Politicians who says something is “about” this or that are really saying: Here comes a message. Pay attention. Haley’s message is that Biden is a danger to this country and its values, not just the leader of the other major party. It’s not what you’d expect from a pol who normally knows how to keep her balance. But Haley has certainly moved back and forth across the lines of respectability before.
Coming out of the extremist Jim DeMint–Mark Sanford wing of the South Carolina GOP, Haley first won the governorship as a Sarah Palin protégée who managed to turn scurrilous sexual allegations against her into a political asset. Her uneven record as governor (one lowlight was a State of the State Address in which she told out-of-state job creators who accepted unions to take their money and shove it) was obscured by her famous call to take down the Confederate flag at the statehouse in 2015, long after any real courage was required to do so. This overdue gesture instantly made her a national figure, and her identity as an Indian-American woman made her attractive to Republicans seeking diverse figures willing to articulate old-school conservative ideological views.
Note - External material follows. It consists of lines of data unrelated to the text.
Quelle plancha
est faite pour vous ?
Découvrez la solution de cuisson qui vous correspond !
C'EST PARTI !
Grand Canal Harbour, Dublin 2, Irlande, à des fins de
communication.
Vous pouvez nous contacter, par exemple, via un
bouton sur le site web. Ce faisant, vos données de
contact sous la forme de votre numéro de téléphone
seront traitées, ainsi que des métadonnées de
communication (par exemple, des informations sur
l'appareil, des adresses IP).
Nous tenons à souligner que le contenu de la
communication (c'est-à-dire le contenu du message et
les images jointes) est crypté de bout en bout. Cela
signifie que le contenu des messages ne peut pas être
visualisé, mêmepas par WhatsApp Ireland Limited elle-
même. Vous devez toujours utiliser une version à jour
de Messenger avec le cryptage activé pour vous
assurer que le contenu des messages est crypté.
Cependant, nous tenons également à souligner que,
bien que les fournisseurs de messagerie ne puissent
For a time, Haley also seemed skilled in her handling of Donald Trump, despite her original sin in supporting someone else for president in 2016. Her brief and largely uneventful tenure at the U.N. checked the foreign-policy box on her résumé, which is very helpful for a presidential or vice-presidential aspirant. And she survived the gig with Trump’s affections toward her intact without having to say or do anything to embarrass her mainstream fan base. The valedictory memoir she then published, to much gushing from interviewers, managed again and again to display her independence from Trump while praising his name and throwing rivals under various buses.
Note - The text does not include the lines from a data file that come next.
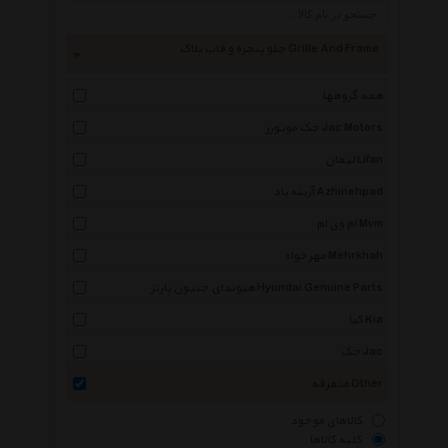
جلو پنجره و قاب پلاک Grille And Frame
همه گروهها
جک موتورز Jac Motors
لیفان Lifan
آژینه پاد Azhinehpad
ام وی ام Mvm
مهرخواه Mehrkhah
هیوندای جنیون پارتز Hyundai Genuine Parts
کیا Kia
جک Jac
متفرقه Other
کالاهای موجود
کلیه کالاها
Her apparent sure-footedness ended, however, along with many other illusions, in the wake of the Capitol riot. A much-discussed profile of Haley by Politico’s Tim Alberta quoted her as saying Trump’s “actions since Election Day will be judged harshly by history” and that “he’s not going to run for federal office again … I don’t think he can. He’s fallen so far.”
Within days, Haley was telling anyone who wanted to hear that she would be happy to support a Trump comeback bid in 2024. As I noted at the time, this was quite the course correction: “Now Haley has clearly reassessed her position, and Trump’s, and has bent her knee again, probably hoping that he doesn’t read Politico Magazine.”
Her explosion of shameless demagoguery on Fox News may be part of her own comeback bid in a party where nastiness toward the Democratic president and vice-president is a unifying theme.
Haley just turned 50 last week, which is very young for a political veteran these days. She brings back memories of a snarky little quip I penned in 1991 for a friendly introduction of Bill Clinton: “He’s been a bright young rising star in three decades.” Clinton, of course, made that final leap from “potential” to the presidency. Haley needs to calm down and leave the red-meat-purveying to future days on the campaign trail if she wants to do the same. Trump will eventually go away, then the face of the post-Trump GOP may need some dignity.